The same pattern applies to NvmfSubsystemAddNs
via isNamespaceAttached at
isNamespaceAttached:159 .
The lesson: every idempotent provisioning flow needs "already exists" handling. SPDK doesn't expose a "create if not exists" RPC; the client has to detect and handle the error.
State drift
The flow can fail in a way that the database and SPDK
disagree. The most common: an lvol is created in SPDK but
the database record is still in CREATING.
On restart, the next tick tries to provision the lvol
again. The bdev already exists, so the create returns
"already exists" and the code recovers. But the namespace
isn't attached, so the attach step runs. The flow
completes; the database gets marked READY.
The bad case: the namespace attach
partially fails. The bdev exists, the subsystem exists,
the listener exists, but the namespace is in some weird
state. The provisioning loop has no way to detect this;
verifyState logs it as drift, but doesn't
fix it automatically.
The helpers.SaveConfig at the bottom of the
tick writes a JSON snapshot of the bdev and nvmf state to
SPDK_CONFIG_PATH. On nvmf_tgt restart, this
file is reloaded, and the bdevs/namespaces come back. So
the drift is "remembered" across restarts, but the
provisioning loop has to re-attach the namespace on the
next tick after the restart.
What if the host connects before the namespace is attached?
The host's nvme connect runs against the
target, the controller is created, and the host sends
Identify Namespace for NSIDs 1, 2, 3... If no
namespaces are attached, all of them return
"NSID not in use." The host sees no block devices under
/dev/nvme*. This is fine — the host just has
to wait for the next tick, or re-discover after the
namespace attach.
The protocol does not have a "namespace appearance" notification that targets can push to hosts. AEN (Asynchronous Event Notifications) can be used for namespace changes, but in practice hosts re-enumerate on a timer. So there's a natural latency: the namespace is attached, the host's next poll picks it up.
What if the disk's NQN changes?
The NQN is derived from the disk serial. If the disk is replaced, the serial changes, the NQN changes, the subsystem changes. The old subsystem is still in SPDK but has no lvols. The new subsystem is created. The host's connection to the old subsystem continues until the host's controller times out (keep-alive) or the host explicitly disconnects.
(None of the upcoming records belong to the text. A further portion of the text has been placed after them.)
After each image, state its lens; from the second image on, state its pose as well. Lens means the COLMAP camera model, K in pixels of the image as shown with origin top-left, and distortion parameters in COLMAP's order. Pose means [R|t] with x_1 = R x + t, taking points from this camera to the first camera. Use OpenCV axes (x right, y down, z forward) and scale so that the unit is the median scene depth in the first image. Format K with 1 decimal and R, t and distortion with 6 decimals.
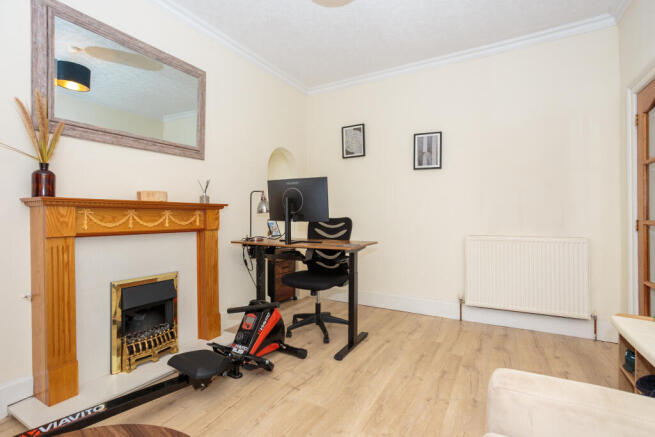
lens RADIAL K [[310.7, 0, 331.3], [0, 310.7, 214.9], [0, 0, 1]] dist [-0.021761, 0.000842]
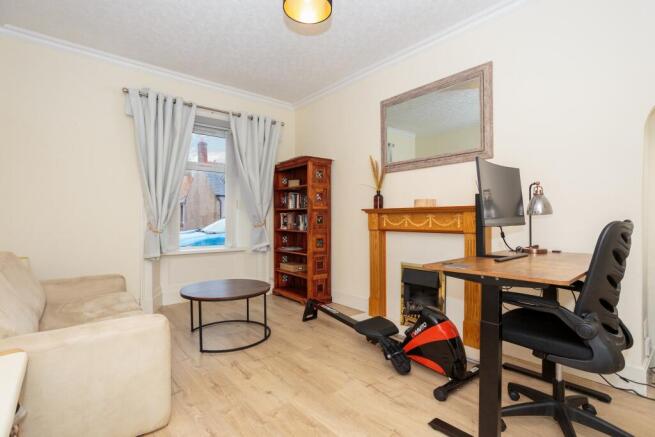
lens RADIAL K [[313.2, 0, 318.5], [0, 313.2, 219.1], [0, 0, 1]] dist [-0.025003, 0.000149]
pose [[-0.365803, 0.007293, -0.930664, 0.706663], [0.009751, 0.999944, 0.004003, -0.003319], [0.930641, -0.007611, -0.365854, 0.942691]]
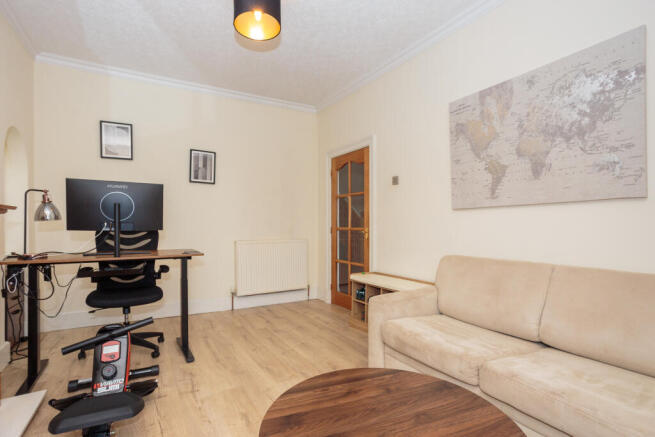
lens RADIAL K [[313.2, 0, 318.5], [0, 313.2, 219.1], [0, 0, 1]] dist [-0.025003, 0.000149]
pose [[0.517675, 0.017911, 0.855390, -0.610672], [-0.003642, 0.999818, -0.018731, 0.003821], [-0.855569, 0.006582, 0.517646, 0.079533]]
This is a feature, not a bug: the old lvol is still
addressable until the host lets go of it. The cost is
stale subsystems cluttering up the target; a
nvmf_subsystem_remove RPC after
disconnect would be cleaner, but diskengine doesn't
do this automatically.
What to take away
The provisioning flow is a sequence of idempotent "ensure-or-create" calls, all of which go through the JSON-RPC socket to nvmf_tgt. The state machine on the diskengine side is "CREATING → READY," with the work happening on a per-tick loop. The state machine on the SPDK side is "subsystem doesn't exist → create → listener attached → namespace attached." Every step has an "already exists" recovery path. The host's connection is decoupled from the provisioning; once the subsystem is listening, hosts can connect (or reconnect) at their own pace.
This is the end of Layer 6. The next layer is vhost and virtio — the paravirtualized cousin of NVMe-oF for VMs that don't need full NVMe semantics.